▶ [Work task] Pick out each line with the word "path" from the material that follows.

▶ [Records shown]
==================================================

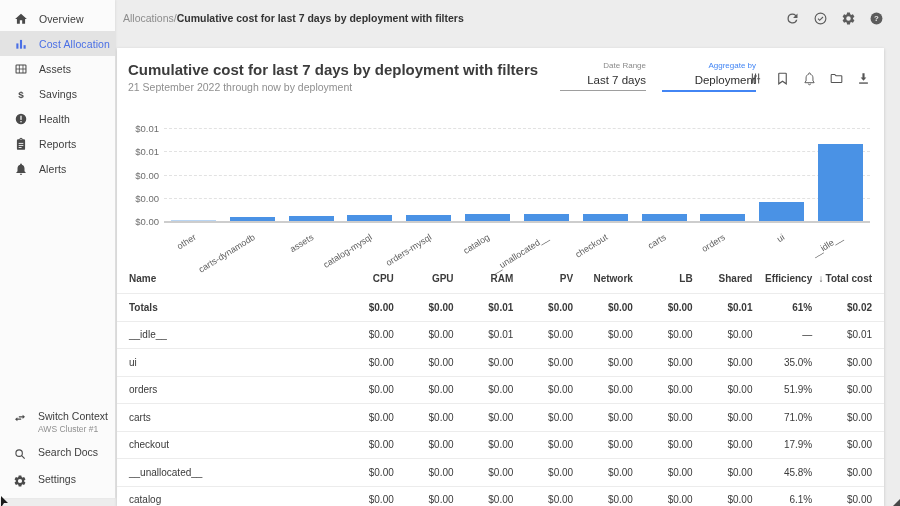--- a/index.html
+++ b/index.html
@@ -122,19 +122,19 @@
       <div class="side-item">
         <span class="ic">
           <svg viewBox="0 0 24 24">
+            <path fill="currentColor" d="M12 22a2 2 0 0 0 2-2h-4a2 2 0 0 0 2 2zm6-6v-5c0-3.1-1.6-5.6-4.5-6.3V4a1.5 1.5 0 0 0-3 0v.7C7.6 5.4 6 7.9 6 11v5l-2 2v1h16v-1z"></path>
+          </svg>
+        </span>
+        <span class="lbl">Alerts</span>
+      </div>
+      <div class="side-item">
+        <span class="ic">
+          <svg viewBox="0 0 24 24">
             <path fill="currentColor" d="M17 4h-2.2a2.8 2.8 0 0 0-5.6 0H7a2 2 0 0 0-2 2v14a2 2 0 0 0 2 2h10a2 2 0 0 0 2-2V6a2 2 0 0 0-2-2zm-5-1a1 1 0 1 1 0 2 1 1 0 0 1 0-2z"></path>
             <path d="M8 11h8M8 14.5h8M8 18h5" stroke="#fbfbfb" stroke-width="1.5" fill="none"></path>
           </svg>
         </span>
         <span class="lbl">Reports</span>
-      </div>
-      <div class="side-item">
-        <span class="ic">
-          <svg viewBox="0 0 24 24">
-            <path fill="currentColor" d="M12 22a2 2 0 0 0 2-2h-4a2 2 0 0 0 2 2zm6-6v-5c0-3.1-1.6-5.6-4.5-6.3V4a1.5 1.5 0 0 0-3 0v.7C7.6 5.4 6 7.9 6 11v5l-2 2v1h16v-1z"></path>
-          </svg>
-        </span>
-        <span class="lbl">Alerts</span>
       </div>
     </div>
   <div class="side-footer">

==================================================

▶ [Solution for this problem]
+            <path fill="currentColor" d="M12 22a2 2 0 0 0 2-2h-4a2 2 0 0 0 2 2zm6-6v-5c0-3.1-1.6-5.6-4.5-6.3V4a1.5 1.5 0 0 0-3 0v.7C7.6 5.4 6 7.9 6 11v5l-2 2v1h16v-1z"></path>
             <path fill="currentColor" d="M17 4h-2.2a2.8 2.8 0 0 0-5.6 0H7a2 2 0 0 0-2 2v14a2 2 0 0 0 2 2h10a2 2 0 0 0 2-2V6a2 2 0 0 0-2-2zm-5-1a1 1 0 1 1 0 2 1 1 0 0 1 0-2z"></path>
             <path d="M8 11h8M8 14.5h8M8 18h5" stroke="#fbfbfb" stroke-width="1.5" fill="none"></path>
-            <path fill="currentColor" d="M12 22a2 2 0 0 0 2-2h-4a2 2 0 0 0 2 2zm6-6v-5c0-3.1-1.6-5.6-4.5-6.3V4a1.5 1.5 0 0 0-3 0v.7C7.6 5.4 6 7.9 6 11v5l-2 2v1h16v-1z"></path>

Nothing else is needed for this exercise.